Timed for Halloween, this latest digital theater, livestreamed from the closet in Joshua William Gelb’s East Village apartment, feels as much of a landmark production as the original “Nosferatu,” which was also an experiment in a new medium – F.W. Murnau’s 1922 silent film, which artfully adapted Brian Stoker’s 19th century novel, “Dracula.”
Gelb’s 35-minute version (the film was three times longer) is both forward-looking and a delightful throwback – to at least two different eras, the 1920s and the 1950s.
After signing up, I got an envelope in my USPS mailbox containing both a Q-Code and a pair of cardboard 3D glasses.

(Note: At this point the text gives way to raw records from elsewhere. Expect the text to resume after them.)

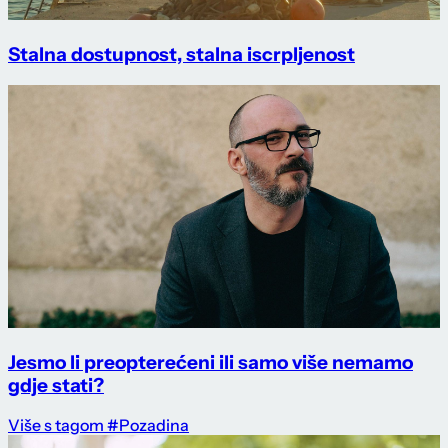
Stalna dostupnost, stalna iscrpljenost
Jesmo li preopterećeni ili samo više nemamo
gdje stati?
Više s tagom #Pozadina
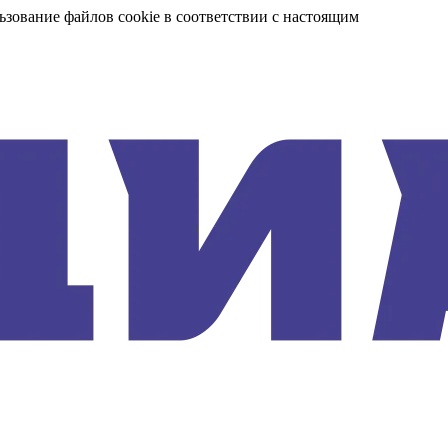
ьзование файлов cookie в соответствии с настоящим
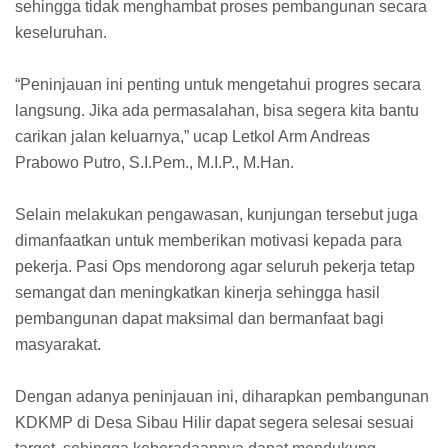
sehingga tidak menghambat proses pembangunan secara
keseluruhan.
“Peninjauan ini penting untuk mengetahui progres secara
langsung. Jika ada permasalahan, bisa segera kita bantu
carikan jalan keluarnya,” ucap Letkol Arm Andreas
Prabowo Putro, S.I.Pem., M.I.P., M.Han.
Selain melakukan pengawasan, kunjungan tersebut juga
dimanfaatkan untuk memberikan motivasi kepada para
pekerja. Pasi Ops mendorong agar seluruh pekerja tetap
semangat dan meningkatkan kinerja sehingga hasil
pembangunan dapat maksimal dan bermanfaat bagi
masyarakat.
Dengan adanya peninjauan ini, diharapkan pembangunan
KDKMP di Desa Sibau Hilir dapat segera selesai sesuai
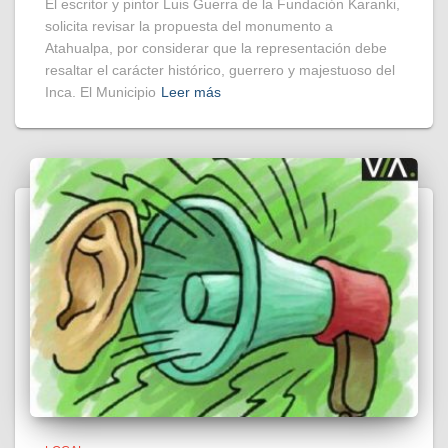
El escritor y pintor Luis Guerra de la Fundación Karanki,
solicita revisar la propuesta del monumento a
Atahualpa, por considerar que la representación debe
resaltar el carácter histórico, guerrero y majestuoso del
Inca. El Municipio
Leer más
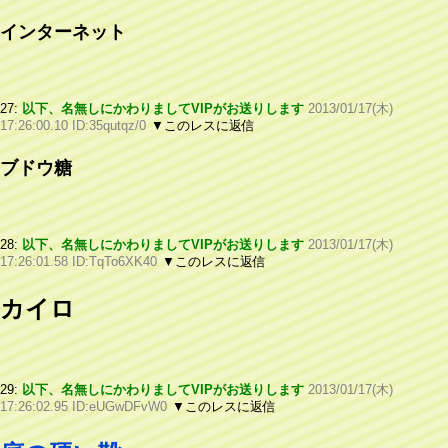
インターネット
27:
以下、名無しにかわりましてVIPがお送りします
2013/01/17(木)
17:26:00.10 ID:35qutqz/0
▼このレスに返信
ブドウ糖
28:
以下、名無しにかわりましてVIPがお送りします
2013/01/17(木)
17:26:01.58 ID:TqTo6XK40
▼このレスに返信
カイロ
29:
以下、名無しにかわりましてVIPがお送りします
2013/01/17(木)
17:26:02.95 ID:eUGwDFvW0
▼このレスに返信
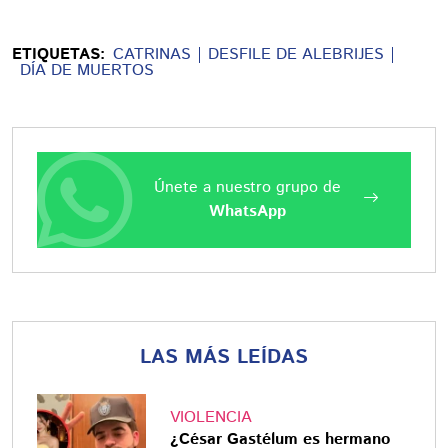
ETIQUETAS:
CATRINAS
DESFILE DE ALEBRIJES
DÍA DE MUERTOS
Únete a nuestro grupo de
WhatsApp
LAS MÁS LEÍDAS
VIOLENCIA
¿César Gastélum es hermano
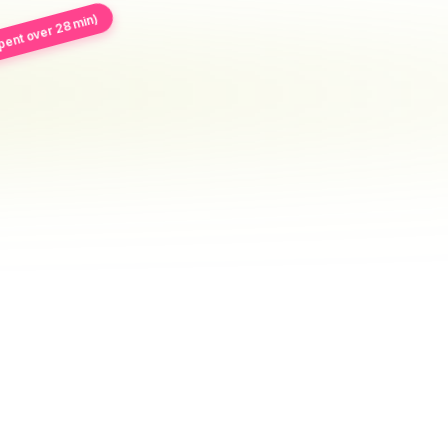
pent over 28 min)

The code led me to a YouTube channel which, following the instructions, I watched on my smart phone vertically rather than on my computer, since the presentation was in shape of, well, a closet, tall vertical, narrow width.
“Good evening and happy Halloween,” Gelb begins, dressed in a suit and tie and with a voice and manner that reminded me (surely not coincidentally) of Alfred Hitchcock Presents. He explains the origins of his “Theatre in Quarantine” during the pandemic, when he made a stage out of his closet, which measures just four feet wide, eight feet tall, and two feet deep. (Theatre in Quarantine’s many fans don’t need such an introduction, of course, having been blown away by the innovative stagecraft — closet craft? — of such works as Blood Meal, All The Different Ways Commodore Matthew Perry Could Have Died and I Am Sending You The Sacred Face, a musical about Mother Teresa)

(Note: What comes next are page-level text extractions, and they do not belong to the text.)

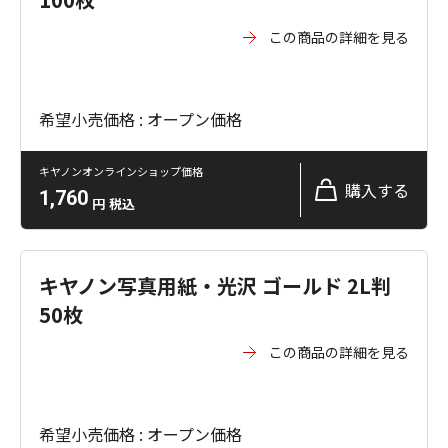
この商品の詳細を見る
希望小売価格 : オープン価格
キヤノンオンラインショップ価格
購入する
1,760
円
税込
キヤノン写真用紙・光沢 ゴールド 2L判
50枚
この商品の詳細を見る
希望小売価格 : オープン価格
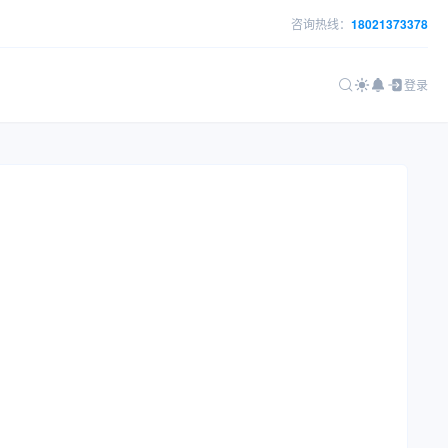
咨询热线：
18021373378
登录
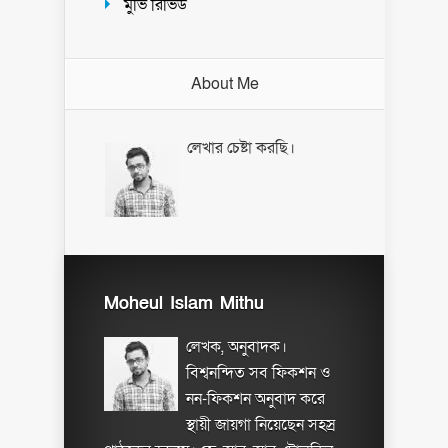
মুভি রিভিউ
About Me
লেখার চেষ্টা করছি।
Moheul Islam Mithu
লেখক, অনুবাদক।
বিশ্বনন্দিত সব ফিকশন ও
নন-ফিকশন অনুবাদ করে
স্থায়ী জায়গা নিয়েছেন সহস্র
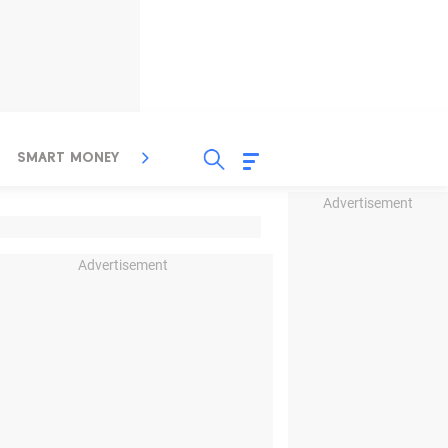
SMART MONEY
INSPIRASI BISNIS
PROPERTY
Advertisement
Advertisement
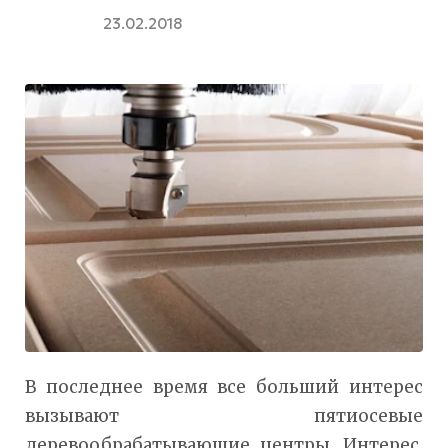
23.02.2018
В последнее время все больший интерес
вызывают пятиосевые
деревообрабатывающие центры. Интерес,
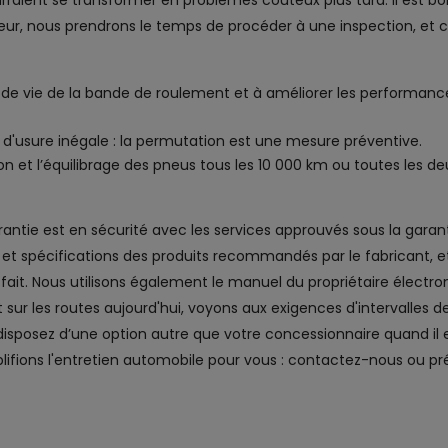
pourraient se transformer en problèmes coûteux plus tard. Il est b
teur, nous prendrons le temps de procéder à une inspection, et ce
 de vie de la bande de roulement et à améliorer les performanc
 d'usure inégale : la permutation est une mesure préventive.
t l’équilibrage des pneus tous les 10 000 km ou toutes les de
arantie est en sécurité avec les services approuvés sous la garant
 et spécifications des produits recommandés par le fabricant, et
e fait. Nous utilisons également le manuel du propriétaire électr
r les routes aujourd'hui, voyons aux exigences d'intervalles de
 disposez d’une option autre que votre concessionnaire quand il 
ifions l'entretien automobile pour vous : contactez-nous ou p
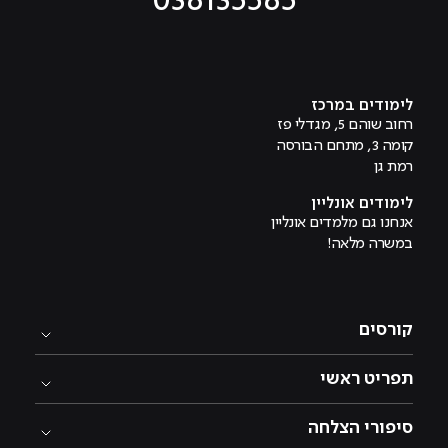
036135565
מוביל לעמוד טיקטוק
מוביל לעמוד פייסבוק
מוביל לעמוד לינקדאין
מוביל לעמוד אינסטגרם
מוביל לעמוד היוטיוב
לימודים במרכז
רחוב שוהם 5, מגדלי פז
קומה 3, מתחם הבורסה
רמת גן
לימודים אונליין
אנחנו גם מלמדים אונליין
במשרה מלאה!
קורסים
תפריט ראשי
סיפורי הצלחה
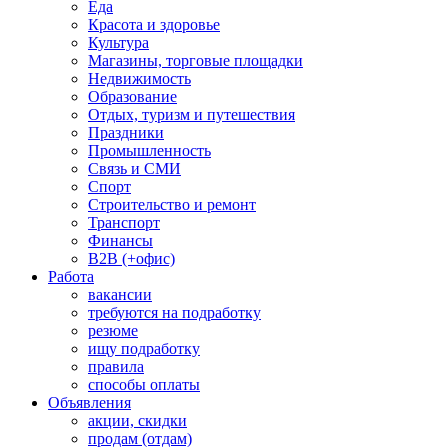
Еда
Красота и здоровье
Культура
Магазины, торговые площадки
Недвижимость
Образование
Отдых, туризм и путешествия
Праздники
Промышленность
Связь и СМИ
Спорт
Строительство и ремонт
Транспорт
Финансы
B2B (+офис)
Работа
вакансии
требуются на подработку
резюме
ищу подработку
правила
способы оплаты
Объявления
акции, скидки
продам (отдам)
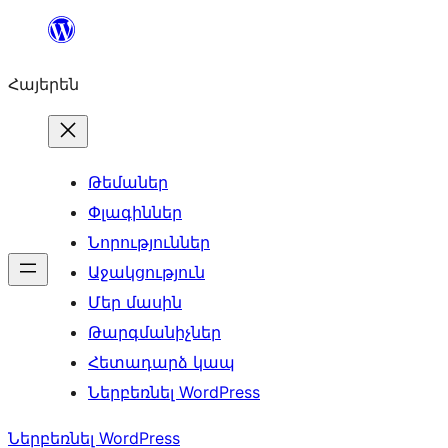
Անցնել
բովանդակությանը
Հայերեն
Թեմաներ
Փլագիններ
Նորություններ
Աջակցություն
Մեր մասին
Թարգմանիչներ
Հետադարձ կապ
Ներբեռնել WordPress
Ներբեռնել WordPress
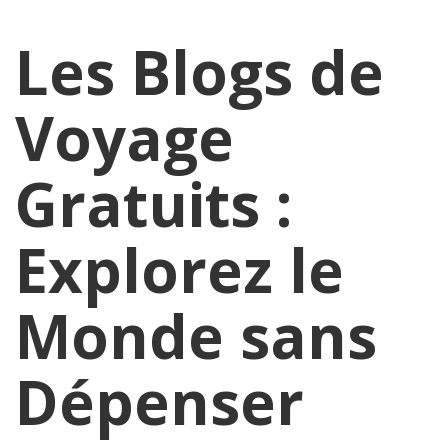
Les Blogs de
Voyage
Gratuits :
Explorez le
Monde sans
Dépenser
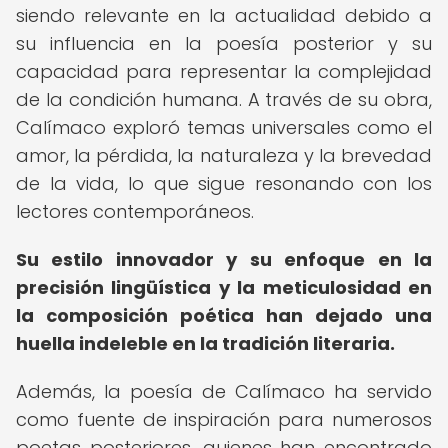
siendo relevante en la actualidad debido a
su influencia en la poesía posterior y su
capacidad para representar la complejidad
de la condición humana. A través de su obra,
Calímaco exploró temas universales como el
amor, la pérdida, la naturaleza y la brevedad
de la vida, lo que sigue resonando con los
lectores contemporáneos.
Su estilo innovador y su enfoque en la
precisión lingüística y la meticulosidad en
la composición poética han dejado una
huella indeleble en la tradición literaria.
Además, la poesía de Calímaco ha servido
como fuente de inspiración para numerosos
poetas posteriores, quienes han encontrado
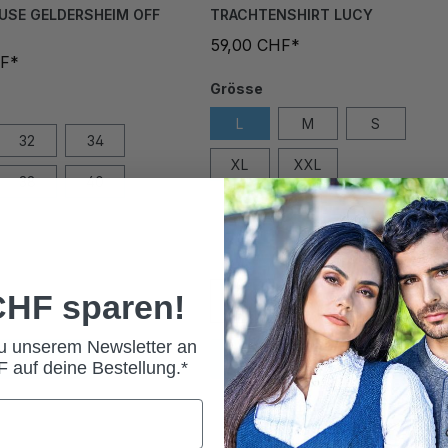
USE GELDERSHEIM OFF
TRACHTENSHIRT LUCY
59,00 CHF*
HF*
Grösse
L
M
S
32
34
XL
XXL
38
40
44
 CHF sparen!
zu unserem Newsletter an
 Warenkorb
In den Warenkorb
 auf deine Bestellung.*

Gelb then offers some instructions (like: put on the 3D glasses) and then, in a humorously (but convincingly) creepy tone, “Are you in a dark room. Have you locked the door so you remain undisturbed”
What follows is a spot-on replica of a silent horror film in four Acts, complete with an appropriately eerie original score, scary sound effects and title cards, in which three performers act out the story: A real estate broker Thomas (Nick Lehane) hugs goodbye to his wife Ellen (Rosa Wolff) and travels to the home of Count Orlok (Gelb) in Transylvania, because His Grace has expressed interest in purchasing the house across the way from the broker’s own. At the business dinner with the count at his castle, Thomas accidentally cuts his thumb – the Count is enthralled with the dribble of blood.

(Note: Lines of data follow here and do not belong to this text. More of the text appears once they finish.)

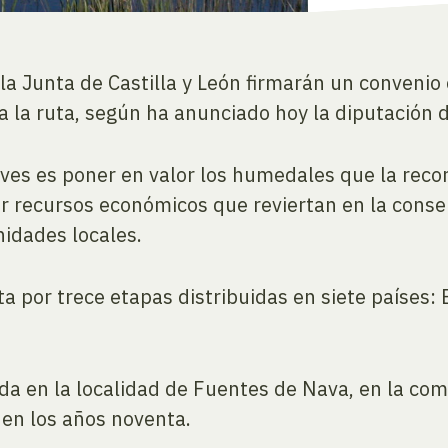
 la Junta de Castilla y León firmarán un convenio
a la ruta, según ha anunciado hoy la diputación
s aves es poner en valor los humedales que la re
r recursos económicos que reviertan en la conse
nidades locales.
a por trece etapas distribuidas en siete países:
da en la localidad de Fuentes de Nava, en la co
 en los años noventa.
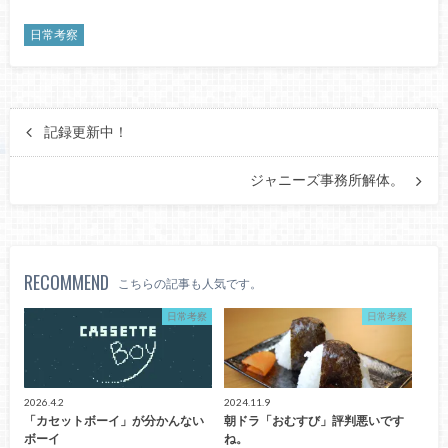
日常考察
記録更新中！
ジャニーズ事務所解体。
RECOMMEND
こちらの記事も人気です。
日常考察
日常考察
2026.4.2
2024.11.9
「カセットボーイ」が分かんない
朝ドラ「おむすび」評判悪いです
ボーイ
ね。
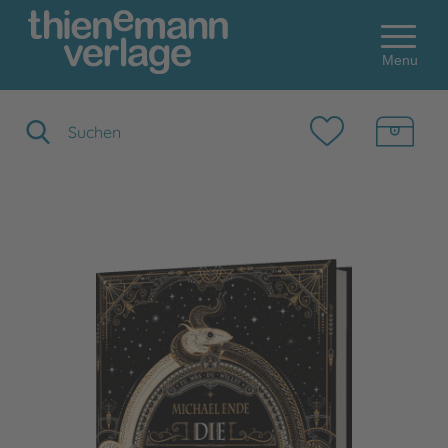
Menu
Suchbegriff eingeben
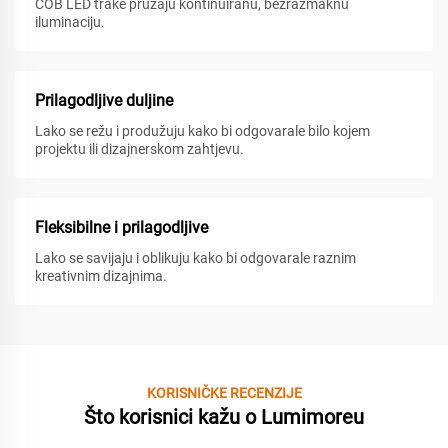
COB LED trake pružaju kontinuiranu, bezrazmaknu
iluminaciju.
Prilagodljive duljine
Lako se režu i produžuju kako bi odgovarale bilo kojem
projektu ili dizajnerskom zahtjevu.
Fleksibilne i prilagodljive
Lako se savijaju i oblikuju kako bi odgovarale raznim
kreativnim dizajnima.
KORISNIČKE RECENZIJE
Što korisnici kažu o Lumimoreu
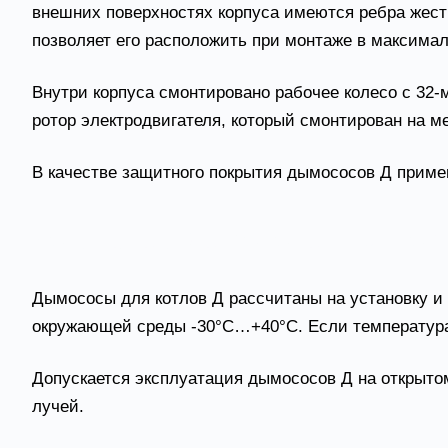
внешних поверхностях корпуса имеются ребра жест
позволяет его расположить при монтаже в максима
Внутри корпуса смонтировано рабочее колесо с 32-
ротор электродвигателя, который смонтирован на м
В качестве защитного покрытия дымососов Д приме
Котельные дымососы Д услов
Дымососы для котлов Д рассчитаны на установку и 
окружающей среды -30°С…+40°С. Если температура к
Допускается эксплуатация дымососов Д на открытом
лучей.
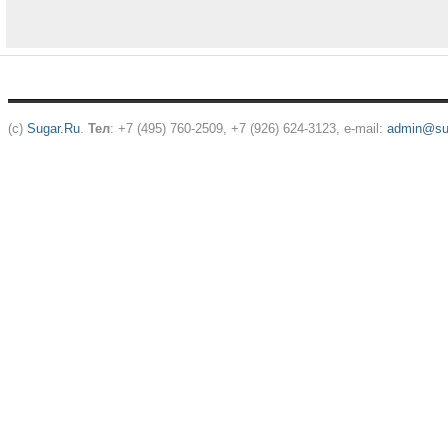
(c)
Sugar.Ru
.
Тел
: +7 (495) 760-2509, +7 (926) 624-3123, e-mail:
admin@sug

The Count moves into the house, and the terror begins, with frequent fades to black; the wife attacked by errant hands in her bed , by an expanding black mass, and then by the full-bodied Count; flashes of flying bats and jittery geometric shapes, shadowy images I don’t always understand, which is surely the point; that’s what makes them scary. It’s not as clear, as in the original film, that the wife sacrifices herself to vanquish the Count. In Theatre in Quarantine’s version, the vampire seems to get the final word.
The photographs and Gelb’s videos below only hint at the experience, which is different watching in 3d on your phone, a bouquet of flowers blooming in your face or (more apt for the story) black-clad fingers jutting out at you.
There are two more live performances left at 7 and 9 p.m. tonight (Halloween!) via NYU Skirball. 2D versions are available.